The Reserve in Winter - A Walk Along Tasmania's Overland Track - July 2009

All images © David Noble. No image can be used for any purpose without permission.

Party - Chuin Nee Ooi, John Robens, Su Li Sin, Col Atkinson, Dave Noble

A few of us were keen to go to Tasmania and do the Overland Track in winter. I had school holidays and the others had leave approved and the trip got underway. It had been a long while since I had been to Tasmania for a winter trip. Things would have changed. The huts had improved and were heated either with gas or coal. The Overland Track itself had improved markedly as well - with sections duckboarded, corduroyed or hardened with rock. The unknown factor was snow and ice. Sometimes there can be deep snow. Other times there can be days of drizzle or heavy rain. On average in July - it seems to rain about 28 days per month at Cradle Mountain.

Above - At the start of the walk at Ronny Creek near Cradle Mountain. The party is at the registration booth while our driver, Lee from Tiger Wilderness Tours looks on. Lee, himself a bushwalker, had driven us from Launceston and had gone out of his way to be helpful - including a breakfast stop at Deloraine.
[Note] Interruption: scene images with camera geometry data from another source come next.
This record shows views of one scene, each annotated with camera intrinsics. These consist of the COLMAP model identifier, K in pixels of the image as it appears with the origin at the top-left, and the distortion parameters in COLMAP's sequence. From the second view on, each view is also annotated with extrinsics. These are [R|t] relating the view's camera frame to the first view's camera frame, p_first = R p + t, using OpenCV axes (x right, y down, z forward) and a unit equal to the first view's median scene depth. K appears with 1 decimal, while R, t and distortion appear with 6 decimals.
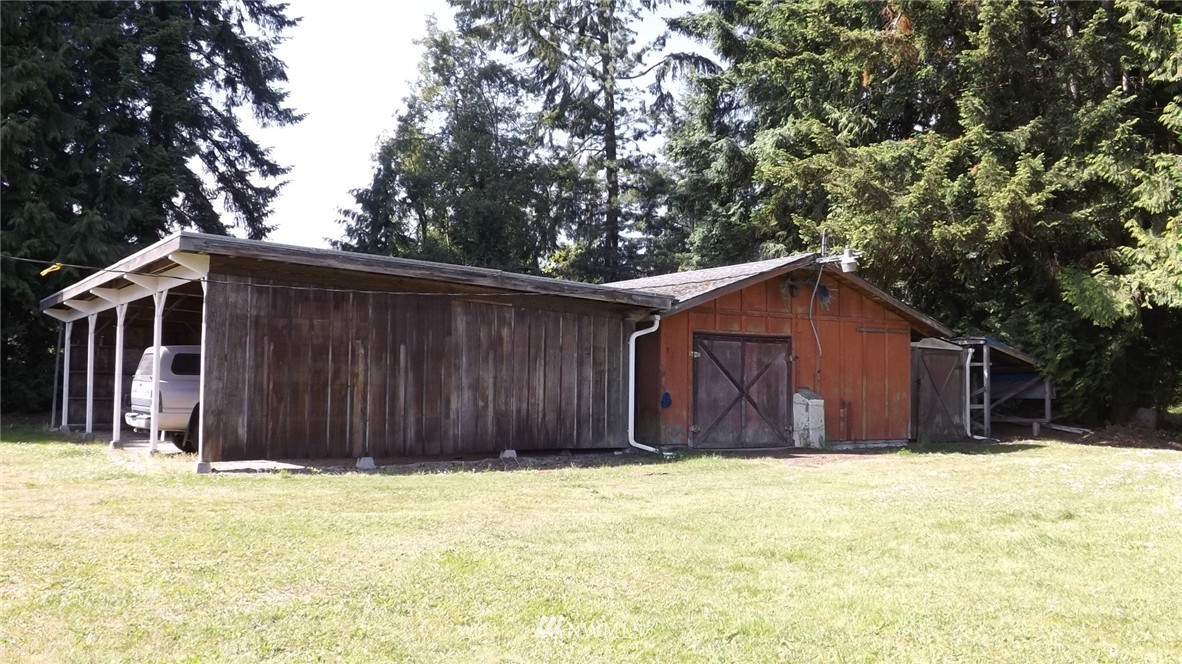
lens RADIAL K [[1160.4, 0, 591.0], [0, 1160.4, 332.0], [0, 0, 1]] dist [-0.007736, -0.120405]
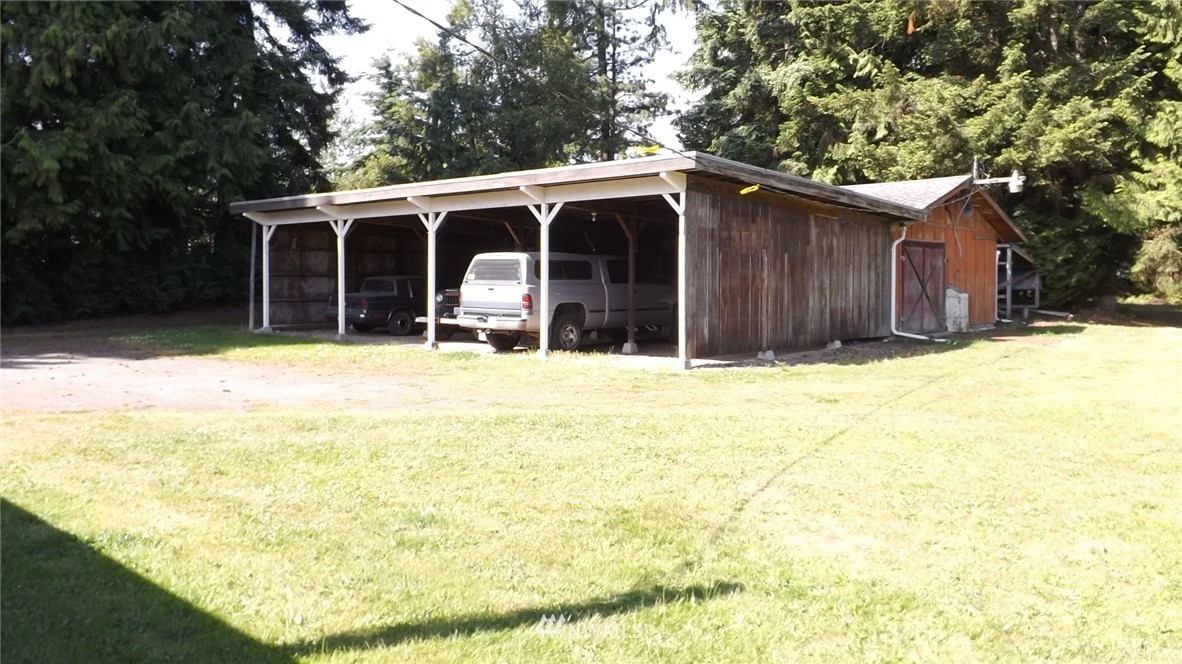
lens RADIAL K [[995.4, 0, 630.3], [0, 995.4, 330.9], [0, 0, 1]] dist [0.115750, -0.198273]
pose [[0.956633, -0.025002, 0.290222, -0.490524], [-0.003993, 0.995091, 0.098888, -0.008054], [-0.291270, -0.095758, 0.951836, 0.071194]]
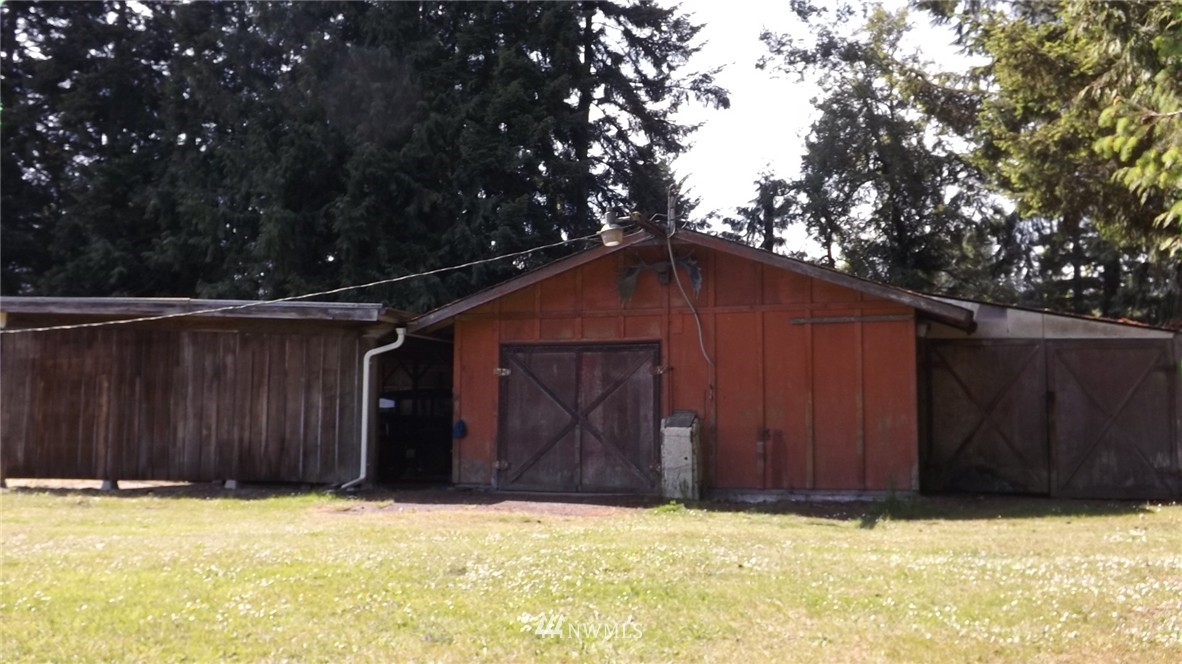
lens RADIAL K [[1160.4, 0, 591.0], [0, 1160.4, 332.0], [0, 0, 1]] dist [-0.007736, -0.120405]
pose [[0.600795, -0.073293, -0.796036, 0.764967], [0.046281, 0.997307, -0.056895, 0.040211], [0.798062, -0.002659, 0.602569, 0.562657]]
Above - Mt Ossa from the Pelion Valley

Photographic Notes

This was a photo-pfaffing trip. All of us had cameras and three of us carried digital SLR's. We had plenty of time to complete the walk and stop along the way to take photographs. This was important given the short daylight hours. I found it convenient to carry two still cameras - a small waterproof digital camera in my shirt pocket (on a cord around my neck). This was easy to deploy for quick snaps along the track. It was particularly convenient on bad weather days - photos could still be taken. And most convenient - I did not have to take off my pack to take photos. Most of the macro photos (fungi on the last few days) were taken with this camera. I also carried a digital SLR with two lenses - 18-55 mm and 55-200 mm. For one photo here, I borrowed Chuin Nee's 10-22 mm lens. I considered carrying a tripod - but due to weight considerations decided not to take one and instead rely on the image stabiliser in the 18-55 mm lens. This was quite reasonable - quite a few photos in the dark rain forest - such as Pine Valley were taken with 1/4 second exposures hand held. But on the other hand I would have liked the increased depth of field and increased sharpness provided by a tripod.

Equipment Notes

As well as normal bushwalking gear - we carried good 4 season tents (which we ended up not using - there was plenty of room in the huts and we decided not to camp in remote places as the weather was not too good at the times we wanted to do this). All of carried down jackets which were nice in the huts in the evening and mornings. Most days we walked in gloves. I walked in walking shoes (ones that i had used previously walking in Europe and NZ) - the others all had boots. My feet ended up the wet most days - but I could dry shoes and socks near the fires and at least start out dry.

We had a lot of discussions between us about whether to carry snowshoes. We thought that most times you probably would not need them - but at other times they may be most useful. We all carried snowhoes and ended up not needing them. But if we had walked a week earlier - it looks like they would have been essential. Our bus driver told us quite a few parties had had to turn back due to deep snow near Cradle Mountain. We also took trekking poles - and these were very useful all the way through the trip. They were good for stability in snow near at the start and middle of the walk. They were good supports in boggy sections and handy for creek crossings. And they were of greatest use on the icy section of track we had near Pelion and Kia-Ora. We took two small gas stoves and three large and two small gas cylinders. This allowed us to have a lot of hot drinks. We also were able to boil water in billies placed on the top of the pot belly stoves (in huts south of Pelion)

I carried a very small radio to pick up weather forecasts (and to get the score in the Ashes Test and the Tour de France results). There was good FM reception all the way along the walk. The local ABC station had a weather forecast at the end of the 7am news, and the presenter talked to a weather bureau forecaster each weekday morning around 7:35am about the next few days outlook.